Berlin. Schauspielerin Vanessa Redgrave wird mit der Goldenen Kamera für ihr Lebenswerk geehrt. Respekt war der Schlüssel für ihre Karriere, erzählt sie.

Ihre erste Filmrolle spielte sie an der Seite ihres Vaters, die erste Theaterrolle an der ihres Bruders – das war 1958. Gut 60 Jahre später erhält die britische Schauspielern Vanessa Redgrave, 82, die Goldene Kamera für ihr Lebenswerk.

Neben einer langen, vielfach ausgezeichneten Karriere als Schauspielerin ist sie seit Jahrzehnten für ihr gesellschaftliches Engagement bekannt. Auch davon erzählt sie unserer Redaktion in einem Telefongespräch. Zur Preisverleihung am 30. März, ab 20.15 Uhr im ZDF, kann sie nach einer Verletzung nicht persönlich kommen.

Frau Redgrave, Sie werden mit der Goldenen Kamera für Ihr Lebenswerk ausgezeichnet. Worauf sind Sie selbst in Ihrem Leben besonders stolz?

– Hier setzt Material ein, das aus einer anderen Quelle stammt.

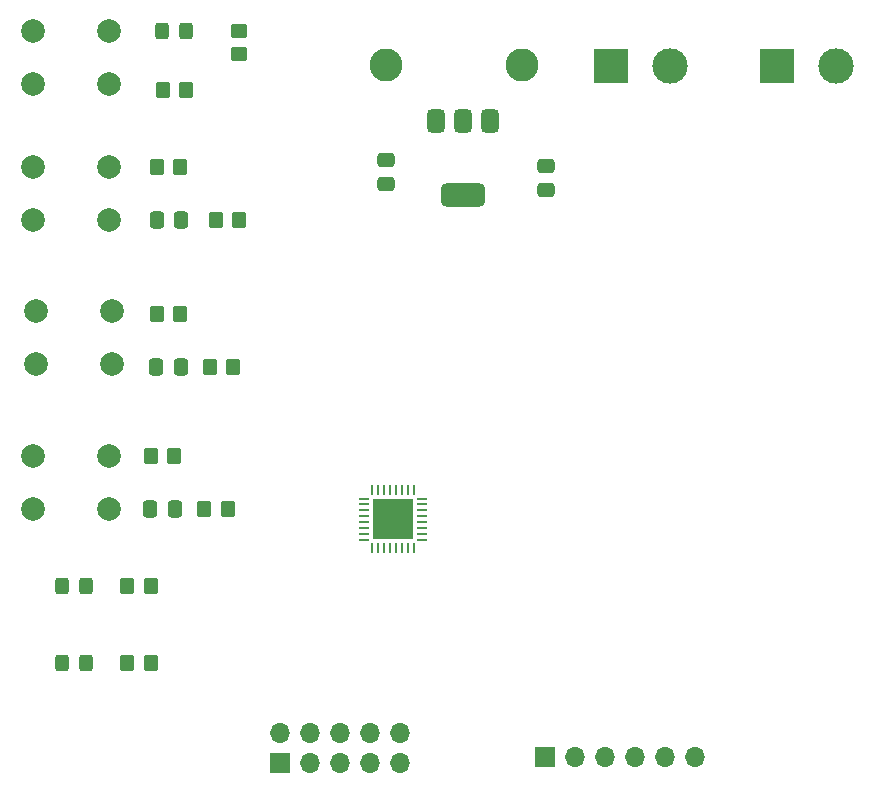
<source format=gbr>
%TF.GenerationSoftware,KiCad,Pcbnew,8.0.5*%
%TF.CreationDate,2024-11-07T20:07:23-06:00*%
%TF.ProjectId,LEDDashboard,4c454444-6173-4686-926f-6172642e6b69,rev?*%
%TF.SameCoordinates,Original*%
%TF.FileFunction,Soldermask,Top*%
%TF.FilePolarity,Negative*%
%FSLAX46Y46*%
G04 Gerber Fmt 4.6, Leading zero omitted, Abs format (unit mm)*
G04 Created by KiCad (PCBNEW 8.0.5) date 2024-11-07 20:07:23*
%MOMM*%
%LPD*%
G01*
G04 APERTURE LIST*
G04 Aperture macros list*
%AMRoundRect*
0 Rectangle with rounded corners*
0 $1 Rounding radius*
0 $2 $3 $4 $5 $6 $7 $8 $9 X,Y pos of 4 corners*
0 Add a 4 corners polygon primitive as box body*
4,1,4,$2,$3,$4,$5,$6,$7,$8,$9,$2,$3,0*
0 Add four circle primitives for the rounded corners*
1,1,$1+$1,$2,$3*
1,1,$1+$1,$4,$5*
1,1,$1+$1,$6,$7*
1,1,$1+$1,$8,$9*
0 Add four rect primitives between the rounded corners*
20,1,$1+$1,$2,$3,$4,$5,0*
20,1,$1+$1,$4,$5,$6,$7,0*
20,1,$1+$1,$6,$7,$8,$9,0*
20,1,$1+$1,$8,$9,$2,$3,0*%
G04 Aperture macros list end*
%ADD10RoundRect,0.375000X-0.375000X0.625000X-0.375000X-0.625000X0.375000X-0.625000X0.375000X0.625000X0*%
%ADD11RoundRect,0.500000X-1.400000X0.500000X-1.400000X-0.500000X1.400000X-0.500000X1.400000X0.500000X0*%
%ADD12C,2.800000*%
%ADD13C,2.000000*%
%ADD14RoundRect,0.250000X-0.350000X-0.450000X0.350000X-0.450000X0.350000X0.450000X-0.350000X0.450000X0*%
%ADD15RoundRect,0.250000X0.350000X0.450000X-0.350000X0.450000X-0.350000X-0.450000X0.350000X-0.450000X0*%
%ADD16RoundRect,0.250000X0.450000X-0.350000X0.450000X0.350000X-0.450000X0.350000X-0.450000X-0.350000X0*%
%ADD17C,3.000000*%
%ADD18R,3.000000X3.000000*%
%ADD19R,1.700000X1.700000*%
%ADD20O,1.700000X1.700000*%
%ADD21RoundRect,0.250000X-0.325000X-0.450000X0.325000X-0.450000X0.325000X0.450000X-0.325000X0.450000X0*%
%ADD22RoundRect,0.250000X-0.337500X-0.475000X0.337500X-0.475000X0.337500X0.475000X-0.337500X0.475000X0*%
%ADD23RoundRect,0.250000X-0.475000X0.337500X-0.475000X-0.337500X0.475000X-0.337500X0.475000X0.337500X0*%
%ADD24RoundRect,0.062500X-0.375000X-0.062500X0.375000X-0.062500X0.375000X0.062500X-0.375000X0.062500X0*%
%ADD25RoundRect,0.062500X-0.062500X-0.375000X0.062500X-0.375000X0.062500X0.375000X-0.062500X0.375000X0*%
%ADD26R,3.450000X3.450000*%
G04 APERTURE END LIST*
D10*
%TO.C,U2*%
X62632500Y-32632500D03*
D11*
X64932500Y-38932500D03*
D10*
X64932500Y-32632500D03*
X67232500Y-32632500D03*
%TD*%
D12*
%TO.C,TP2*%
X58432500Y-27932500D03*
%TD*%
%TO.C,TP1*%
X69932500Y-27932500D03*
%TD*%
D13*
%TO.C,SW4*%
X28500000Y-61000000D03*
X35000000Y-61000000D03*
X28500000Y-65500000D03*
X35000000Y-65500000D03*
%TD*%
%TO.C,SW3*%
X28750000Y-48750000D03*
X35250000Y-48750000D03*
X28750000Y-53250000D03*
X35250000Y-53250000D03*
%TD*%
%TO.C,SW2*%
X28500000Y-36500000D03*
X35000000Y-36500000D03*
X28500000Y-41000000D03*
X35000000Y-41000000D03*
%TD*%
%TO.C,SW1*%
X28500000Y-25000000D03*
X35000000Y-25000000D03*
X28500000Y-29500000D03*
X35000000Y-29500000D03*
%TD*%
D14*
%TO.C,R10*%
X43000000Y-65500000D03*
X45000000Y-65500000D03*
%TD*%
%TO.C,R9*%
X38500000Y-61000000D03*
X40500000Y-61000000D03*
%TD*%
%TO.C,R8*%
X43500000Y-53500000D03*
X45500000Y-53500000D03*
%TD*%
%TO.C,R7*%
X39000000Y-49000000D03*
X41000000Y-49000000D03*
%TD*%
%TO.C,R6*%
X44000000Y-41000000D03*
X46000000Y-41000000D03*
%TD*%
%TO.C,R5*%
X39000000Y-36500000D03*
X41000000Y-36500000D03*
%TD*%
%TO.C,R4*%
X36500000Y-78500000D03*
X38500000Y-78500000D03*
%TD*%
%TO.C,R3*%
X36500000Y-72000000D03*
X38500000Y-72000000D03*
%TD*%
D15*
%TO.C,R2*%
X41500000Y-30000000D03*
X39500000Y-30000000D03*
%TD*%
D16*
%TO.C,R1*%
X46000000Y-27000000D03*
X46000000Y-25000000D03*
%TD*%
D17*
%TO.C,J4*%
X96500000Y-28000000D03*
D18*
X91500000Y-28000000D03*
%TD*%
D17*
%TO.C,J3*%
X82500000Y-28000000D03*
D18*
X77500000Y-28000000D03*
%TD*%
D19*
%TO.C,J2*%
X49460000Y-87000000D03*
D20*
X49460000Y-84460000D03*
X52000000Y-87000000D03*
X52000000Y-84460000D03*
X54540000Y-87000000D03*
X54540000Y-84460000D03*
X57080000Y-87000000D03*
X57080000Y-84460000D03*
X59620000Y-87000000D03*
X59620000Y-84460000D03*
%TD*%
D19*
%TO.C,J1*%
X71880000Y-86500000D03*
D20*
X74420000Y-86500000D03*
X76960000Y-86500000D03*
X79500000Y-86500000D03*
X82040000Y-86500000D03*
X84580000Y-86500000D03*
%TD*%
D21*
%TO.C,D3*%
X30950000Y-78500000D03*
X33000000Y-78500000D03*
%TD*%
%TO.C,D2*%
X31000000Y-72000000D03*
X33050000Y-72000000D03*
%TD*%
%TO.C,D1*%
X39475000Y-25000000D03*
X41525000Y-25000000D03*
%TD*%
D22*
%TO.C,C5*%
X38462500Y-65500000D03*
X40537500Y-65500000D03*
%TD*%
%TO.C,C4*%
X38962500Y-53500000D03*
X41037500Y-53500000D03*
%TD*%
%TO.C,C3*%
X39000000Y-41000000D03*
X41075000Y-41000000D03*
%TD*%
D23*
%TO.C,C2*%
X58432500Y-38007500D03*
X58432500Y-35932500D03*
%TD*%
%TO.C,C1*%
X71932500Y-38507500D03*
X71932500Y-36432500D03*
%TD*%
D24*
%TO.C,U1*%
X56562500Y-64600000D03*
X56562500Y-65100000D03*
X56562500Y-65600000D03*
X56562500Y-66100000D03*
X56562500Y-66600000D03*
X56562500Y-67100000D03*
X56562500Y-67600000D03*
X56562500Y-68100000D03*
D25*
X57250000Y-68787500D03*
X57750000Y-68787500D03*
X58250000Y-68787500D03*
X58750000Y-68787500D03*
X59250000Y-68787500D03*
X59750000Y-68787500D03*
X60250000Y-68787500D03*
X60750000Y-68787500D03*
D24*
X61437500Y-68100000D03*
X61437500Y-67600000D03*
X61437500Y-67100000D03*
X61437500Y-66600000D03*
X61437500Y-66100000D03*
X61437500Y-65600000D03*
X61437500Y-65100000D03*
X61437500Y-64600000D03*
D25*
X60750000Y-63912500D03*
X60250000Y-63912500D03*
X59750000Y-63912500D03*
X59250000Y-63912500D03*
X58750000Y-63912500D03*
X58250000Y-63912500D03*
X57750000Y-63912500D03*
X57250000Y-63912500D03*
D26*
X59000000Y-66350000D03*
%TD*%
M02*

</source>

Vanessa Redgrave: Nun, worauf es am Ende hinausläuft, ist dies: Man versucht immer zu schauen, wie man Probleme anpackt. Das können wunderbare Probleme sein, die dennoch gelöst werden müssen. Oder unangenehme Probleme – aber auch die müssen gelöst werden. Damit hat man sein ganzes Leben lang zu tun, wissen Sie? Samuel Beckett hat mal gesagt: Perfektion ist nicht das Ziel. Und das stimmt auch.

Sie kommen aus einer großen Schauspielerfamilie und haben immer wieder auch mit Familienmitgliedern gearbeitet. Wie geht das, wenn man sich so gut kennt?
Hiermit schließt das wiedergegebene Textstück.